Barely two weeks after captivating the internet with his “Applefied” take on ads that features some of our most well-known brands, RPA intern Bryan Evans shares his thoughts on coming up with the idea and the experience of winning over the web audience for a few days. Take it away, sir.
A few weeks into my internship at RPA I found myself driving through the heart of West L.A. I was with a group of my fellow creative interns, returning to the office from lunch at one of our favorite local eateries. As we talked, I was struck by an image on one of the many towering billboards: a gigantic ad for Apple’s latest version of the iPad laid out in all its minimalist, glistening white glory.
“How do they get away with that?” I asked, rejoining the conversation. “It’s literally a picture of an iPad with a hand touching it, white background, that’s it. They sell millions of these things.”
A week or two passed. I had just wrapped helping with a Honda Pilot print piece as well as a Honda corporate print and digital project. I was in between assignments, passing the time reading ad blogs, when my thoughts unexpectedly returned to that iPad billboard. And I wondered:
What if all advertising looked like Apple’s?
I began to draft “Applefied” ads for other products using the Apple advertising formula, e.g. [Product] + [Product Name] + [Optional Hands Touching Product] = [Applefied]. Along with those variables came certain constants—the stark white background, Myriad Pro font, and shiny reflections. I didn’t know where this project would go, or exactly what I was trying to say, but I thought it might start a conversation amongst my friends and colleagues. I Applefied french fries and Levis and The Dark Knight Rises. I Applefied the pen, paper, and Post-It notes. I launched a blog, garnering what seemed like an impressive few thousand hits in the first few days. So I decided to send my stuff to a few web editors.
Buzzfeed’s Matt Buchanan sent me a reply that read simply, “hahaha awesome,” and I thought that would the end of it. Then my blog reached 10,000 hits a few hours later. I went to bed thrilled.
I woke up the next morning to 50,000 hits, emails from journalists across the world, and quite a few more Twitter followers. By noon I had reached 100,000 hits. My blog had gone viral.
Articles about Applefied hit some of the biggest advertising and tech sites, and industry blogs. I was gaining popularity all over the world, from China and Malaysia to Sweden and Germany.

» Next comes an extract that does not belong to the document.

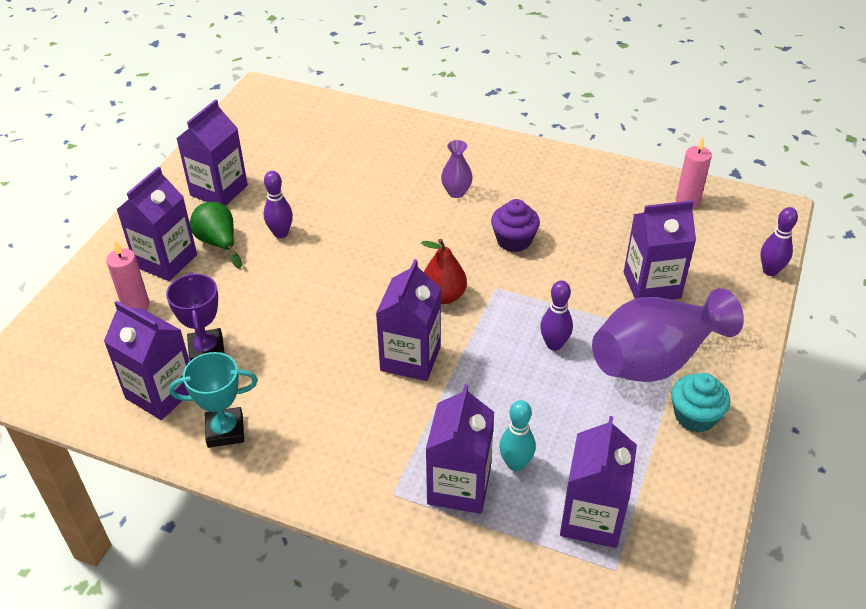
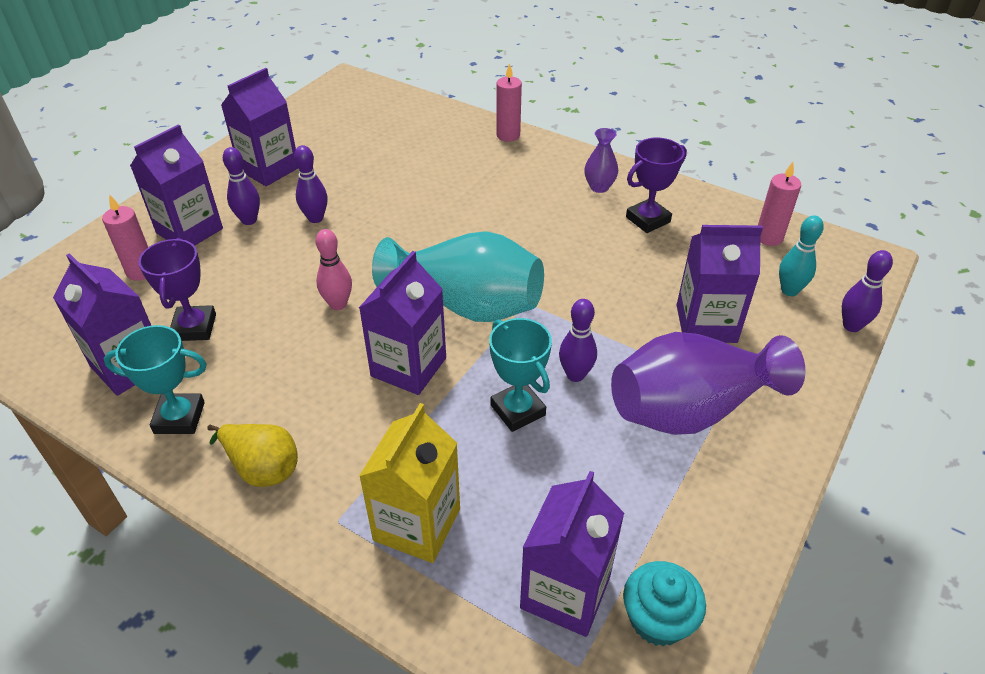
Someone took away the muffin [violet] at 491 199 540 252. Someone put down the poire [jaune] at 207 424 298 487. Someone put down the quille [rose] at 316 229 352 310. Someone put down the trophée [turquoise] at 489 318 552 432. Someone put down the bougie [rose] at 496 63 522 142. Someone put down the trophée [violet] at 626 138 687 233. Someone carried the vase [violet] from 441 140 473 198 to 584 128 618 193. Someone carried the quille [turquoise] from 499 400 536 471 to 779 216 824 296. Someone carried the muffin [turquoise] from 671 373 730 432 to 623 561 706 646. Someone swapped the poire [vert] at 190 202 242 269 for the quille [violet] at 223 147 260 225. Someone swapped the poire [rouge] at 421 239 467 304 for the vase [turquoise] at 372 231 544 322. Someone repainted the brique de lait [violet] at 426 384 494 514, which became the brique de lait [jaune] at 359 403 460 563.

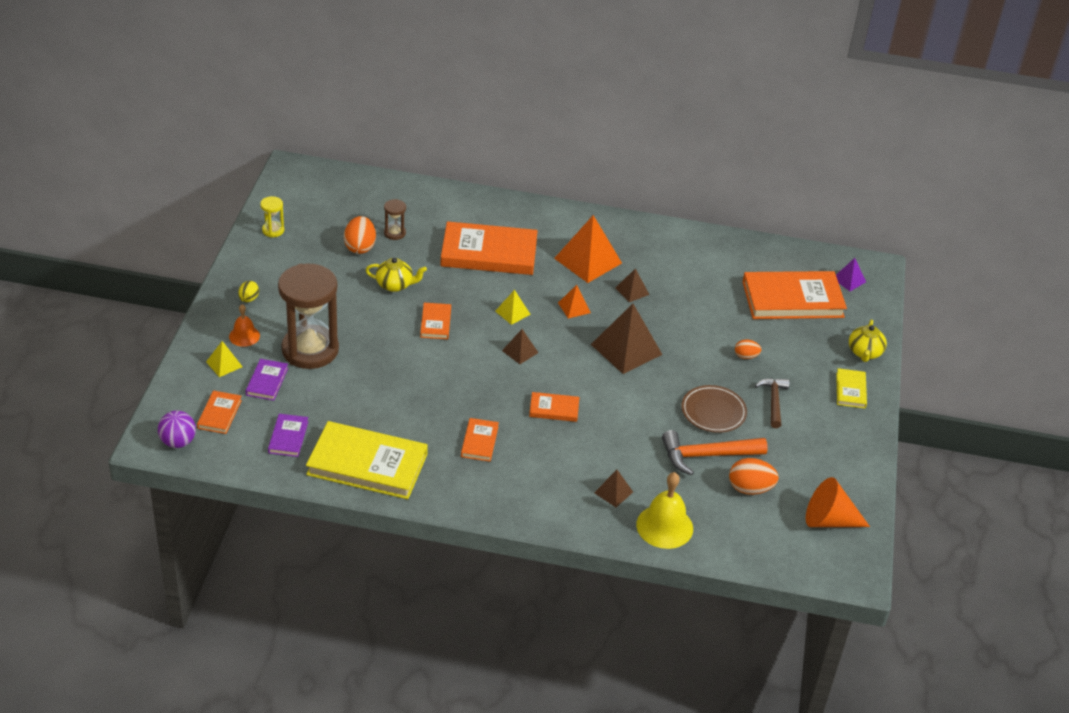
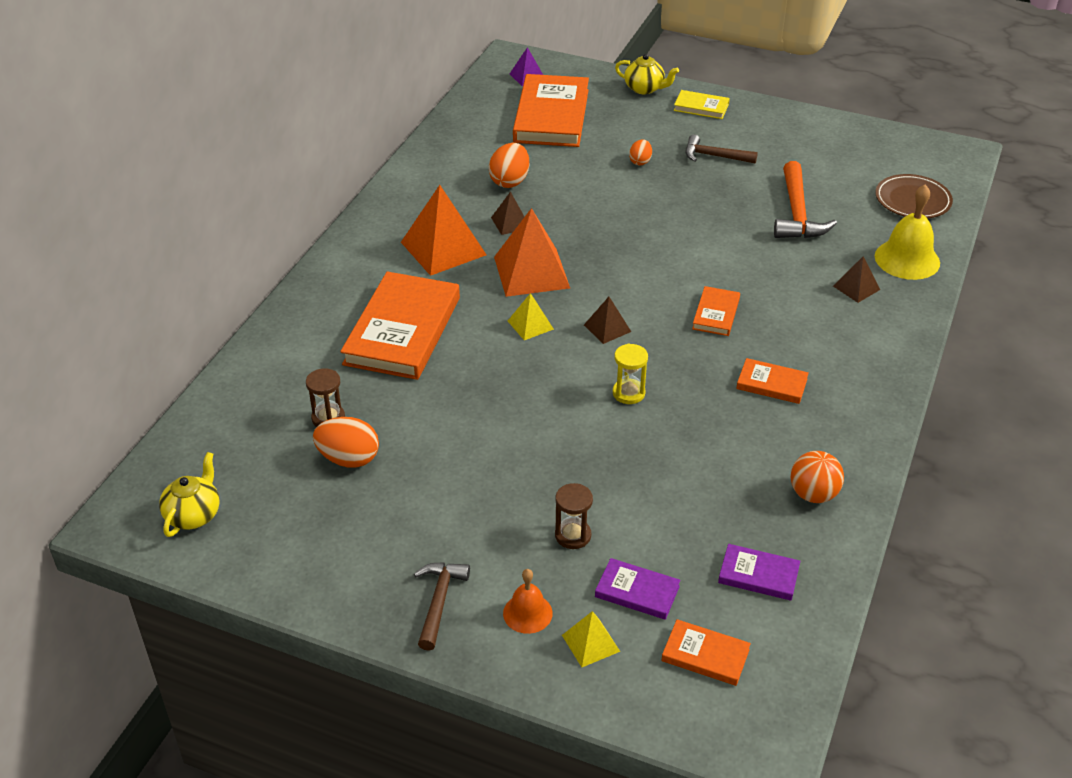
Someone took away the balle [violet] at 158 410 196 448. Someone took away the livre [orange] at 420 303 451 339. Someone took away the pyramide [marron] at 591 304 663 374. Someone took away the cône [orange] at 806 477 870 527. Someone carried the sablier [jaune] from 260 196 284 237 to 613 344 648 404. Someone carried the théière [jaune] from 366 258 427 292 to 159 452 220 537. Someone carried the assiette [marron] from 681 385 747 433 to 875 174 953 219. Someone carried the œuf [orange] from 729 458 779 495 to 489 143 529 188. Someone swapped the œuf [jaune] at 238 281 259 302 for the marteau [marron] at 414 562 470 651. Someone swapped the livre [jaune] at 306 421 428 499 for the balle [orange] at 791 451 844 503. Someone scaled the sablier [marron] at 278 264 339 369 by 0.42. Someone scaled the pyramide [orange] at 558 285 591 318 by 1.98.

It was all very surreal, and I honestly didn’t know how to respond. I was amazed at how many people related to the blog. How many people found it entertaining, and how, even without the Apple brand anywhere to be found on the ads, they enthralled the same audience that had been drinking the Apple Kool-Aid for decades.
The success couldn’t have been more brilliantly timed: my internship performance review came just days after the launch of the blog. It was the extra push that got RPA to offer me a full-time position as a Jr. Art Director. I was beside myself. The week had been a whirlwind.
I am thrilled to be starting my career with such an incredible agency. As an intern I had hands-on experience with a diverse group of departments and was able to work on some incredible projects, ranging from print ads to Super Bowl spots. RPA gave me more opportunities and experience than I would ever have hoped for as an intern.
There are many things I’ve learned from my internship, but perhaps most importantly is to follow your ideas. You never know where they might take you.